Часам к двум пополудни сверкнула молния и прокатился гром. Почти в ту же секунду ударил ливень. Каждое облако, каждая тучка превратились, казалось, в источники огромных рек и водопадов. Все это произошло так неожиданно, что рыбаки, стоявшие на берегу, не успели сделать крестного знамения, как уже потоки мутной, желтой воды, увлекавшие в быстрине своей пучки поблеклых трав, корни и булыжник, с ревом покатились по уступистым скатам нагорного берега. Земля замесилась и не держала ноги. Буря страшно грохотала по окрестности…
Рыболовам невольно пришли тогда в голову бедные путешественники, одиноко шествующие посреди безлюдной, пустынной дороги; они вспомнили также своего брата рыбака и помянули морехода, застигнутого на море. Море было далеко - верст за восемьсот, или даже за целую тысячу отстояло море, - но буря ревела с такой силой, что не было никакой возможности представить себе, чтобы находилось на земле хотя одно место, где бы светило солнце и раскидывалось голубое, ясное небо.

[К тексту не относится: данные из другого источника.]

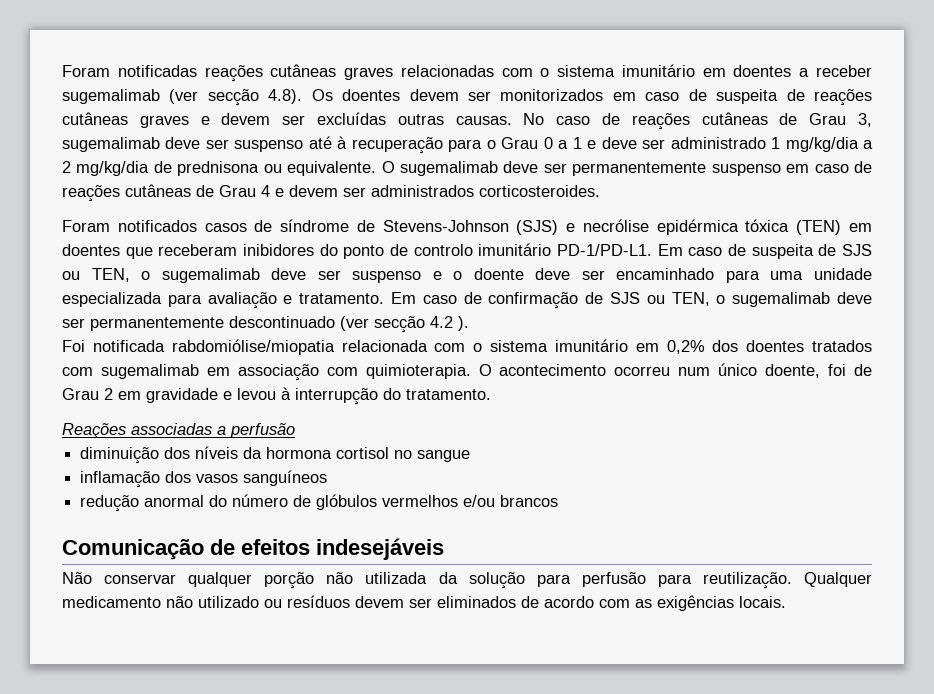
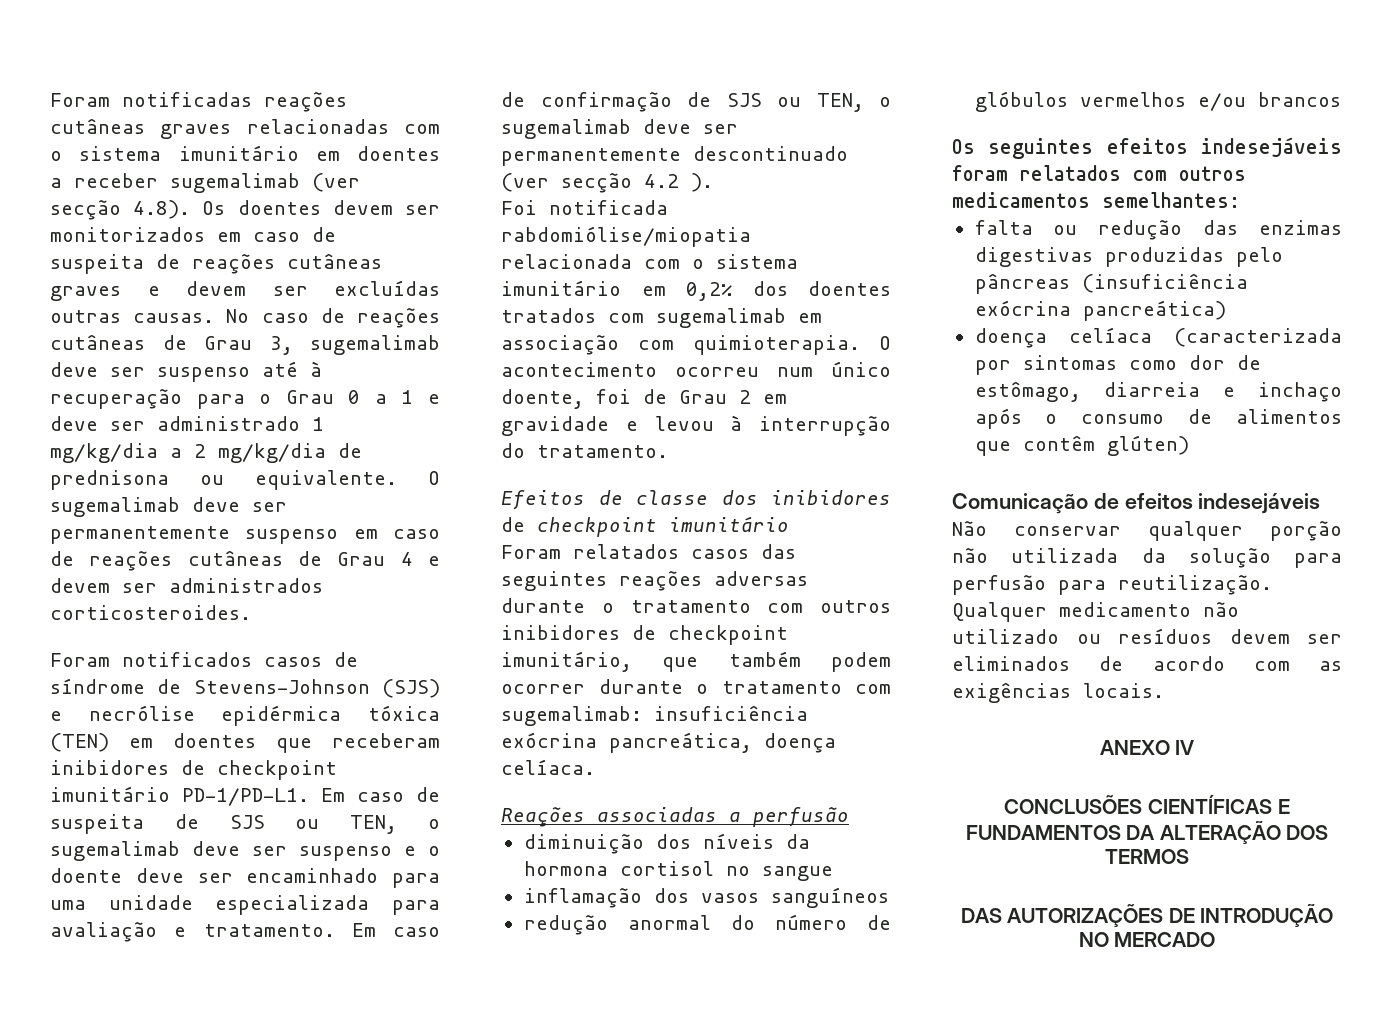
[319,244,473,259] do ponto de controlo -> [181,760,337,780] de checkpoint
(491, 394) none -> [501,490,891,510] [501,516,789,537] [501,544,796,559] [501,571,808,591] [501,598,891,613] [501,625,788,645] [501,651,891,672] [501,679,891,694] [501,706,808,726] [501,732,836,753] [501,759,595,775] // Efeitos de classe dos inibidores de checkpoint imunitário // Foram relatados casos das seguintes reações adversas durante o tratamento com outros inibidores de checkpoint imunitário, que também podem ocorrer durante o tratamento com sugemalimab: insuficiência exócrina pancreática, doença celíaca.
(559, 501) none -> [952,137,1342,159] [952,165,1246,181] [952,192,1240,208] [974,220,1342,240] [974,247,1283,267] [974,274,1248,294] [974,300,1226,321] [974,327,1342,348] [974,355,1261,375] [974,382,1342,402] [974,408,1342,429] [974,435,1189,456] // Os seguintes efeitos indesejáveis foram relatados com outros medicamentos semelhantes: // falta ou redução das enzimas digestivas produzidas pelo pâncreas (insuficiência exócrina pancreática) // doença celíaca (caracterizada por sintomas como dor de estômago, diarreia e inchaço após o consumo de alimentos que contêm glúten)
(786, 602) none -> [1099,740,1195,755] [1004,794,1290,814] [965,820,1329,844] [1105,849,1189,864] [960,903,1334,927] [1078,932,1216,947] // ANEXO IV // CONCLUSÕES CIENTÍFICAS E FUNDAMENTOS DA ALTERAÇÃO DOS TERMOS // DAS AUTORIZAÇÕES DE INTRODUÇÃO NO MERCADO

К тому же простолюдин, и особенно коренной рыбак, который живет по большей части отделенный от общества и остается по тому самому при застарелых своих понятиях, твердо уверен, что если дождь обмывает его челнок, то все челноки, существующие на земле, терпят ту же участь; что если буря свирепствует над его домом, буря свирепствует с одинаковой яростью по всей “земле-планиде”. Но это, в сущности, ничего не значит: застарелые понятия не мешают рыбаку молиться в такое время и просить бога послать утешение и помощь мореходам, плавающим в море, и пешеходам-странникам, идущим по дорогам.
Ливень и мрачное небо ускорили сумерки; в октябре и без того уже скоро окутывают они землю. Наступила ночь. Буря ожесточалась между тем с каждым часом и выла все яростнее и грознее. Так утверждали, по крайней мере, жители сел и деревень, лежащих на откосе берегового хребта, почти над самою Окою. Впрочем, ночью все кажется как-то страшнее. Самая тишина пробуждает уже страх. Буря ночью во сто раз ужаснее бури днем. Каждый звук, причину которого легко объяснить себе при дневном свете, приводит тогда в содрогание. Сердце невольно стесняется и бьется ускоренным тактом. Рассудок, не успокоенный, не поддержанный зрением, мгновенно наполняется ужасом, блуждает в смущении и потемках, как нищий-слепец, брошенный на дороге вожаком своим.